И сейчас ставят перед фактом. Последует вербовочное предложение. Если отказаться, Клаус даст попрощаться с отцом, затем что-то произойдёт. Автомобильная авария, случайное нападение шпаны, иной какой несчастный инцидент…
- Разумеется, вы вольны не отвечать, - заявил русский агент. – Я даже не буду склонять вас к сотрудничеству, если на то не будет доброй воли. Положусь на ваше честное слово не сообщать об этой встрече полиции.
Но несообщение – это тоже сотрудничество. В военное время другого толкования можно не ждать. Георгий посчитал все «за» и «против». В итоге сказал себе – ничего не нужно решать прямо сейчас. Шепнуть кому надо не поздно и Рюссельхайме. Либо просто сбежать во Францию и начать всё с начала, русские не простят провала своего агента, так что донос на Клауса автоматически влечёт отъезд.
А Элиза? Во Францию ей точно не захочется – бывала там и не раз по газетным делам, не понравилось. Вся её жизнь – в Рейхе. И нет ни малейшей уверенности в её чувствах, коль поставить перед выбором: Германия или я.
- Давайте ограничимся этим честным словом, - объявил Георгий. - Я присовокуплю: ни одна из моделей «Кондора» не поспеет на фронт до окончания войны, даже если бои затянутся ещё на год. Реактивный аэроплан – настолько новейший аппарат, что в каждой мелочи мы двигаемся как по снежной целине. Так что концерн «Адам Опель» непосредственно в этой войне работает против милитаристов Рейха, вытягивая деньги из бюджета. После войны видно будет.

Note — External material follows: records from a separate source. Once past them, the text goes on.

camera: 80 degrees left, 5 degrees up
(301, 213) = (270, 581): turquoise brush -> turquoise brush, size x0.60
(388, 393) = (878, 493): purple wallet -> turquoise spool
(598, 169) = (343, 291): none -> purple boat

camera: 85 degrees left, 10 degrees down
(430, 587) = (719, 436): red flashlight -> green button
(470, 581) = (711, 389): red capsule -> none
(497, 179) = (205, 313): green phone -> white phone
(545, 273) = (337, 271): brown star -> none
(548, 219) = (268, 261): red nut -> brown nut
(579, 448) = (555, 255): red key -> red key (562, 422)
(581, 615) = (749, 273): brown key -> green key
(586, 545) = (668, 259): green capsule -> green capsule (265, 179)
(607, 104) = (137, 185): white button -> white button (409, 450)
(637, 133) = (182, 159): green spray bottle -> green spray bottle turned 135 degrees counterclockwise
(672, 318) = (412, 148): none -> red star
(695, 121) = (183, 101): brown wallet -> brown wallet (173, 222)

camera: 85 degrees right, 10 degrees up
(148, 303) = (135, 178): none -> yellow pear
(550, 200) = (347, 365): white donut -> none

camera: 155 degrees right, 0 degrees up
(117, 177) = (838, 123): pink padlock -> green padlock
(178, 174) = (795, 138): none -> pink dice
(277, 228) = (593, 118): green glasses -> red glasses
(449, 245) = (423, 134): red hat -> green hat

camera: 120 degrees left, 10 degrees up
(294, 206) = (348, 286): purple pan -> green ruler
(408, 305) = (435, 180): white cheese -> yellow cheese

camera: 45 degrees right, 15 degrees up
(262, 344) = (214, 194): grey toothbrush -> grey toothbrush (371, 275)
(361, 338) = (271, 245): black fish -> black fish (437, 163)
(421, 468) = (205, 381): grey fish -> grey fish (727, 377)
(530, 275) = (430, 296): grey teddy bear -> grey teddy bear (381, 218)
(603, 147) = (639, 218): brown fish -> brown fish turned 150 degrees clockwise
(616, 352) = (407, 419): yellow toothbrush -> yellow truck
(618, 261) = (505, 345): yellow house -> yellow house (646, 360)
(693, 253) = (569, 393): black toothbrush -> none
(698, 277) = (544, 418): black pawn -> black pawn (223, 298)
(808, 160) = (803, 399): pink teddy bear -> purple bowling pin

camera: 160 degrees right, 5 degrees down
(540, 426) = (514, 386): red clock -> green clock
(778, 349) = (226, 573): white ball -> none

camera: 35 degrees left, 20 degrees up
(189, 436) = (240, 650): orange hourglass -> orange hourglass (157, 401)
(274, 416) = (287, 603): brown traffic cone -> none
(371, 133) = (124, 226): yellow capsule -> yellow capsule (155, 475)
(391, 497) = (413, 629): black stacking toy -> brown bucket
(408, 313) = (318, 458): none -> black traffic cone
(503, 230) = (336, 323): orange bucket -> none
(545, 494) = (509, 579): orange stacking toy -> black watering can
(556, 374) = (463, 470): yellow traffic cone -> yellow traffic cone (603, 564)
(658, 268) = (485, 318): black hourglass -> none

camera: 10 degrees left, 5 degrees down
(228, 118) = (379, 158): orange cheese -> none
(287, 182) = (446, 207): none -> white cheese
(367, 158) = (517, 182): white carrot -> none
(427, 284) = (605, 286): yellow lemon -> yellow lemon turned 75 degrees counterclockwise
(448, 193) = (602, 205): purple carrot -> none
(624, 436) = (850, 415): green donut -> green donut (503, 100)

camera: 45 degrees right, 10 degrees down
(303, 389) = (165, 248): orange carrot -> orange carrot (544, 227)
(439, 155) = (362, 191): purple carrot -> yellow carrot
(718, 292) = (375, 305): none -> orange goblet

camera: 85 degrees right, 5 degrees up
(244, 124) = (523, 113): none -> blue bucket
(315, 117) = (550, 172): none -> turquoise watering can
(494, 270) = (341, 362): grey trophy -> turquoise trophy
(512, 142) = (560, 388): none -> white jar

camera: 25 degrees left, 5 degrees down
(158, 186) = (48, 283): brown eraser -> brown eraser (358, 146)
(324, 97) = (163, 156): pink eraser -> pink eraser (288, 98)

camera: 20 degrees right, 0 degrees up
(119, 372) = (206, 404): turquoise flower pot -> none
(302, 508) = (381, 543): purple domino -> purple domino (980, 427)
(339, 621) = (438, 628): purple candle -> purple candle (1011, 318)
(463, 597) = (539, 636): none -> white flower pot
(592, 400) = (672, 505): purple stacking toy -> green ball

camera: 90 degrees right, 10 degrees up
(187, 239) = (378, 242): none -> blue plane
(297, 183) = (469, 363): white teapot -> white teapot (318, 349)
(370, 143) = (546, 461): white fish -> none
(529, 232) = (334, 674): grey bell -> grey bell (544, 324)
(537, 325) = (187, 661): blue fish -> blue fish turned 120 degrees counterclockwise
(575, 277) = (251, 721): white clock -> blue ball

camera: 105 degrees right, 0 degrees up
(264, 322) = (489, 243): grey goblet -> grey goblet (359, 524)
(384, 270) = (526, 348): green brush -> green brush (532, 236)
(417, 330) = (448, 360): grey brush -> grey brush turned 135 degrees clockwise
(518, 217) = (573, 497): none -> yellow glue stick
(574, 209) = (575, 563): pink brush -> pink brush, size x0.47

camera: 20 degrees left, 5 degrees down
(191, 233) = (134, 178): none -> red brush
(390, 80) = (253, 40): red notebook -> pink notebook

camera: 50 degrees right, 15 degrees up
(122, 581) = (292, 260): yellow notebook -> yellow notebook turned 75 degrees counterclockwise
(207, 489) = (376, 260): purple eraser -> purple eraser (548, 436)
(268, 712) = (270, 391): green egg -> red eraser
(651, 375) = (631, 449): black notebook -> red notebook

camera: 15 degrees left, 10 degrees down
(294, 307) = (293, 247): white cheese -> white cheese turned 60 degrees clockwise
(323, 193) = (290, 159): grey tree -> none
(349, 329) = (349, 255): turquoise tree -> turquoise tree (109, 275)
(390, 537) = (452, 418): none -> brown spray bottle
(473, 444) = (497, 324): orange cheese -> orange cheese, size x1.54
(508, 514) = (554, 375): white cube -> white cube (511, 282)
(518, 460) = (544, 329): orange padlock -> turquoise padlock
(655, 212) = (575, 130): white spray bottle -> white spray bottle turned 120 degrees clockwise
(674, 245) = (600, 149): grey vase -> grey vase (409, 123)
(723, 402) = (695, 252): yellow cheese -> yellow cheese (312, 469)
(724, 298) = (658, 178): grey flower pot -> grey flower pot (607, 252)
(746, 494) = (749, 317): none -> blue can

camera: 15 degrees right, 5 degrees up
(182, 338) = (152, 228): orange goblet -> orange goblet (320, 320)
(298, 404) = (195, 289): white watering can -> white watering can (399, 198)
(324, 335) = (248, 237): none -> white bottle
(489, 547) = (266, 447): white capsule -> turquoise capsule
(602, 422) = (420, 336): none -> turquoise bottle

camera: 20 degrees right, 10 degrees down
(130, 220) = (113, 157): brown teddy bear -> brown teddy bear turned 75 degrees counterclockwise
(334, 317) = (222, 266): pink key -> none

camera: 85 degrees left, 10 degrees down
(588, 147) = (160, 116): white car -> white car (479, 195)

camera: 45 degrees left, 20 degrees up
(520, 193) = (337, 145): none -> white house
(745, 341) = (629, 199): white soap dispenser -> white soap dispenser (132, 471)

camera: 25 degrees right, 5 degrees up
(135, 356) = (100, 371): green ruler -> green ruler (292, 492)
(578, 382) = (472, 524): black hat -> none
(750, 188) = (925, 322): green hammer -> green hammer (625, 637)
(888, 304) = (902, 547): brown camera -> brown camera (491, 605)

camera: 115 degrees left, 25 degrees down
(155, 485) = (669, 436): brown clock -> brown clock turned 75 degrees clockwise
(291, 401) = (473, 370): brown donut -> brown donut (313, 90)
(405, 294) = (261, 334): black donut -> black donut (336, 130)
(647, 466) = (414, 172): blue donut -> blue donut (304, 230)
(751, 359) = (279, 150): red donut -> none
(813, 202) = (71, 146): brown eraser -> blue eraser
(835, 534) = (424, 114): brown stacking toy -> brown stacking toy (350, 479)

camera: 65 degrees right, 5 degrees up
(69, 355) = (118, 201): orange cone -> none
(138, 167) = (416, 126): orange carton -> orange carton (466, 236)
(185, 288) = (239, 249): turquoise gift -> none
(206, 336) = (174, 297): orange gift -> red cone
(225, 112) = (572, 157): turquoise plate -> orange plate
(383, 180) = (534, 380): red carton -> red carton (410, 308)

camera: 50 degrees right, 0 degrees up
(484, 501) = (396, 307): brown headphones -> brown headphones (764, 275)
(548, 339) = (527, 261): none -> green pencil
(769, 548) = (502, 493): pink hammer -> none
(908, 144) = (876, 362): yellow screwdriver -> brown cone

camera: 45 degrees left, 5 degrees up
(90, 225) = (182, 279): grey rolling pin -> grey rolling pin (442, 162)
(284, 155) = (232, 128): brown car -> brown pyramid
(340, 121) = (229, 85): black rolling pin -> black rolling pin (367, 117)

- Согласен, - кивнул русский. – Война между нашими государствами вообще абсурдна. Я искренне надеюсь, что поражение в войне приведёт к краху режима Эрхарда, и германский народ изберёт более разумного лидера.
- Не упрощайте, любезный, - грустно заметил Тилль-отец. – Война начинается правителями, а полосу отчуждения она проводит между людьми. Государства помирятся, но народ будет помнить и сгоревших в Одессе, и расстрелянных за это германских пленных, будто лётчики, прыгнувшие с парашютом, или простые солдаты, а ещё – моряки утопленных русскими субмаринами кораблей, лично отдали приказ о той варварской выходке.